Equityworld Futures : Pada perdagangan Rabu (21/1) nilai tukar rupiah yang ditransaksikan antarbank di Jakarta bergerak menguat sebesar 118 poin menjadi Rp 12.458 dibanding sebelumnya Rp  12.576 per dolar AS.  Faktor eksternal lebih dominan mempengaruhi laju mata uang rupiah terhadap dolar AS. Sementara pergerakan Indeks Harga Saham Gabungan (IHSG) kembali tembus level 5.200 setelah menanjak 49 poin. Masifnya  aksi beli investor asing mendorong indeks naik tinggi.  Membuka perdagangan pagi tadi, IHSG naik 10,261 poin (0,20%) ke level 5.176,351. Bursa regional yang rata-rata positif memberi dorongan.

Selain itu, BoJ mempertahankan rencananya untuk menambah stimulus keuangan untuk mencapai target inflasi hingga 2 persen. Hal itu mendorong mata uang yen menguat terhadap dolar AS. Penguatan yen Jepang cukup berdampak positif pada laju rupiah.  Di sisi lain,   faktor ambil untung setelah dolar AS menguat dalam beberapa hari terakhir menambah dorongan bagi nilai tukar rupiah menguat lebih tinggi pada Rabu (21/1) ini.

Penguatan mata uang rupiah diproyeksikan bersifat jangka pendek karena faktor neraca perdagangan dan transaksi berjalan Indonesia yang masih defisit. Dalam jangka menengah-panjang pergerakan mata uang rupiah masih dipengaruhi oleh kinerja neraca perdagangan dan transaksi berjalan Indonesia. Sepanjang masih mencatatkan defisit maka rupiah akan berada di dalam tren pelemahan.

Masih defisitnya neraca perdagangan dan transaksi berjalan Indonesia itu dipicu oleh kondisi perekonomian global yang melambat, terutama Tiongkok sehingga mempengaruhi kinerja ekspor Indonesia.  Kurs tengah Bank Indonesia pada Rabu (21/1) ini tercatat mata uang rupiah bergerak menguat menjadi Rp 12.557 dibandingkan hari sebelumnya, Selasa (20/1) di posisi Rp 12.659 per dolar AS.

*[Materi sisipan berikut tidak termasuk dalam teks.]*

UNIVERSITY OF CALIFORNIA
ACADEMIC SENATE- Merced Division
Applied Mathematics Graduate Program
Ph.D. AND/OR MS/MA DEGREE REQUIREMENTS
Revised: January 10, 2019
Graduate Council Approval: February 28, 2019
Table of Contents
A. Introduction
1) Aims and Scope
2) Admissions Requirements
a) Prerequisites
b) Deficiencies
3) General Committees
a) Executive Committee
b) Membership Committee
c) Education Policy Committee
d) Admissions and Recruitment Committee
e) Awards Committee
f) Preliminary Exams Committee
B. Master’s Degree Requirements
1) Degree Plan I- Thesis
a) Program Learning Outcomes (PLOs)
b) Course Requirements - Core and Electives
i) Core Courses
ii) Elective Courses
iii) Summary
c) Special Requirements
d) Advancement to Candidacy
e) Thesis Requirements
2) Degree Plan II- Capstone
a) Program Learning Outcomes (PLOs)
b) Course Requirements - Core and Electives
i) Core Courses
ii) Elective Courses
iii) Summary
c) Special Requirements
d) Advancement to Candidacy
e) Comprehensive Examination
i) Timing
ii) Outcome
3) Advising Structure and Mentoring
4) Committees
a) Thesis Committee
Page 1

Dari bursa saham, menutup perdagangan Sesi I, IHSG naik tipis 0,634 poin (0,01%) ke level 5.166,724. Perdagangan belum terlalu ramai.  Saham-saham unggulan berlomba-lomba menguat berkat aksi beli investor asing. Akhirnya hanya dua sektor saja yang melemah yaitu sektor pertambangan dan industri dasar.  Pada akhir perdagangan, Rabu (21/1), IHSG ditutup melaju 49,176 poin (0,95%) ke level 5.215,266. Sementara Indeks LQ45 ditutup melonjak 11,925 poin (1,34%) ke level 902,825.  Transaksi investor asing hingga sore hari ini terpantau melakukan pembelian bersih (foreign net buy) senilai Rp 218 miliar di pasar reguler dan negosiasi.

Tercatat perdagangan  kemarin  berjalan ramai dengan frekuensi transaksi sebanyak 234.176 kali dengan volume 5,206 miliar lembar saham senilai Rp 6,26 triliun. Sebanyak 162 saham naik, 144 turun, dan 80 saham stagnan.  Dipangkasnya proyeksi pertumbuhan ekonomi dunia oleh IMF tidak banyak mempengaruhi pelaku pasar. Bursa-bursa di Asia ratar-rata bisa ditutup positif sore ini.

Sementara situasi dan kondisi bursa regional sore ini:  Indeks Nikkei 225 turun 85,82 poin (0,49%) ke level 17.280,48, Indeks Hang Seng melonjak 401,42 poin (1,68%) ke level 24.352,58, Indeks Komposit Shanghai melesat 150,56 poin (4,74%) ke level 3.323,61, dan  Indeks Straits Times naik 7,10 poin (0,21%) ke level 3.341,12.